» **Exercise**: Word for word, copy all the data and drop the pictures.

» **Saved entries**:
^^^^^^^^^^^^^^^^

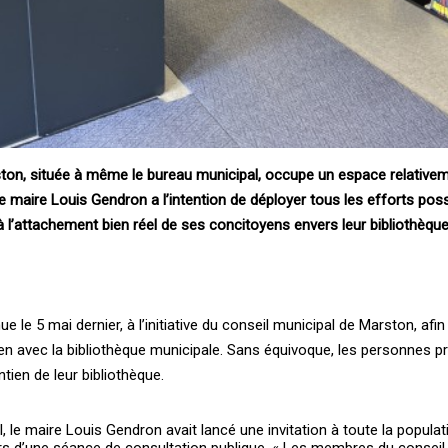
ton, située à même le bureau municipal, occupe un espace relativeme
 le maire Louis Gendron a l’intention de déployer tous les efforts pos
r à l’attachement bien réel de ses concitoyens envers leur bibliothèque
e le 5 mai dernier, à l’initiative du conseil municipal de Marston, afi
lien avec la bibliothèque municipale. Sans équivoque, les personnes 
ien de leur bibliothèque.
l, le maire Louis Gendron avait lancé une invitation à toute la populat
rs d’une séance de consultation publique. « Les membres du conseil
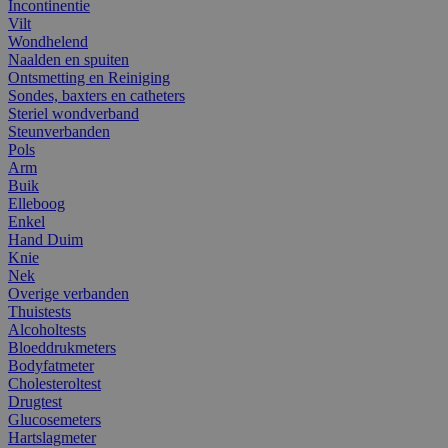
Incontinentie
Vilt
Wondhelend
Naalden en spuiten
Ontsmetting en Reiniging
Sondes, baxters en catheters
Steriel wondverband
Steunverbanden
Pols
Arm
Buik
Elleboog
Enkel
Hand Duim
Knie
Nek
Overige verbanden
Thuistests
Alcoholtests
Bloeddrukmeters
Bodyfatmeter
Cholesteroltest
Drugtest
Glucosemeters
Hartslagmeter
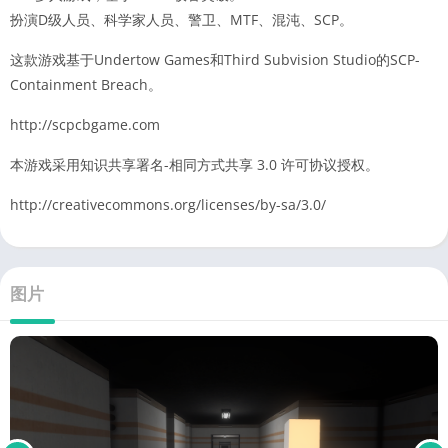
扮演D级人员、科学家人员、警卫、MTF、混沌、SCP。
这款游戏基于Undertow Games和Third Subvision Studio的SCP-
Containment Breach。
http://scpcbgame.com
本游戏采用知识共享署名-相同方式共享 3.0 许可协议授权。
http://creativecommons.org/licenses/by-sa/3.0/
图片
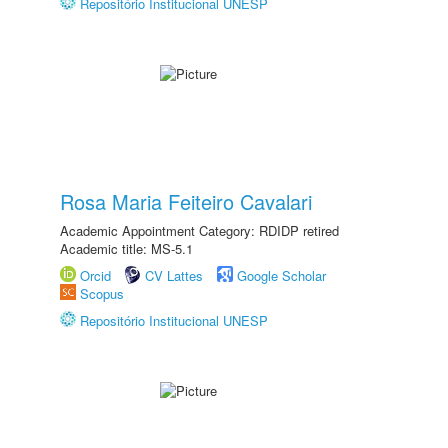
Repositório Institucional UNESP
Rosa Maria Feiteiro Cavalari
Academic Appointment Category: RDIDP retired
Academic title: MS-5.1
Orcid
CV Lattes
Google Scholar
Scopus
Repositório Institucional UNESP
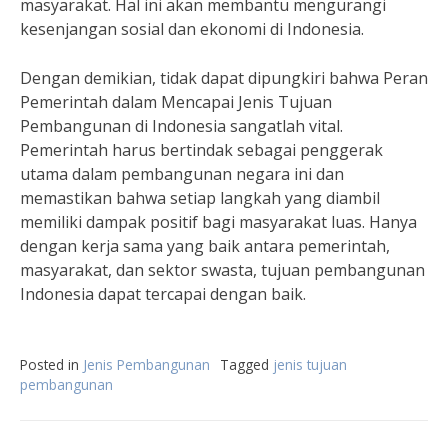
masyarakat. Hal ini akan membantu mengurangi
kesenjangan sosial dan ekonomi di Indonesia.
Dengan demikian, tidak dapat dipungkiri bahwa Peran
Pemerintah dalam Mencapai Jenis Tujuan
Pembangunan di Indonesia sangatlah vital.
Pemerintah harus bertindak sebagai penggerak
utama dalam pembangunan negara ini dan
memastikan bahwa setiap langkah yang diambil
memiliki dampak positif bagi masyarakat luas. Hanya
dengan kerja sama yang baik antara pemerintah,
masyarakat, dan sektor swasta, tujuan pembangunan
Indonesia dapat tercapai dengan baik.
Posted in
Jenis Pembangunan
Tagged
jenis tujuan
pembangunan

^^^^^^^^^^^^^^^^

» **Solution to this exercise**:
ton, située à même le bureau municipal, occupe un espace relativeme
 le maire Louis Gendron a l’intention de déployer tous les efforts pos
r à l’attachement bien réel de ses concitoyens envers leur bibliothèque
e le 5 mai dernier, à l’initiative du conseil municipal de Marston, afi
lien avec la bibliothèque municipale. Sans équivoque, les personnes 
ien de leur bibliothèque.
l, le maire Louis Gendron avait lancé une invitation à toute la populat
rs d’une séance de consultation publique. « Les membres du conseil
Incontinentie
Vilt
Wondhelend
Naalden en spuiten
Ontsmetting en Reiniging
Sondes, baxters en catheters
Steriel wondverband
Steunverbanden
Pols
Arm
Buik
Elleboog
Enkel
Hand Duim
Knie
Nek
Overige verbanden
Thuistests
Alcoholtests
Bloeddrukmeters
Bodyfatmeter
Cholesteroltest
Drugtest
Glucosemeters
Hartslagmeter
扮演D级人员、科学家人员、警卫、MTF、混沌、SCP。
这款游戏基于Undertow Games和Third Subvision Studio的SCP-
Containment Breach。
http://scpcbgame.com
本游戏采用知识共享署名-相同方式共享 3.0 许可协议授权。
http://creativecommons.org/licenses/by-sa/3.0/
图片
Repositório Institucional UNESP
Rosa Maria Feiteiro Cavalari
Academic Appointment Category: RDIDP retired
Academic title: MS-5.1
Orcid
CV Lattes
Google Scholar
Scopus
Repositório Institucional UNESP
masyarakat. Hal ini akan membantu mengurangi
kesenjangan sosial dan ekonomi di Indonesia.
Dengan demikian, tidak dapat dipungkiri bahwa Peran
Pemerintah dalam Mencapai Jenis Tujuan
Pembangunan di Indonesia sangatlah vital.
Pemerintah harus bertindak sebagai penggerak
utama dalam pembangunan negara ini dan
memastikan bahwa setiap langkah yang diambil
memiliki dampak positif bagi masyarakat luas. Hanya
dengan kerja sama yang baik antara pemerintah,
masyarakat, dan sektor swasta, tujuan pembangunan
Indonesia dapat tercapai dengan baik.
Posted in
Jenis Pembangunan
Tagged
jenis tujuan
pembangunan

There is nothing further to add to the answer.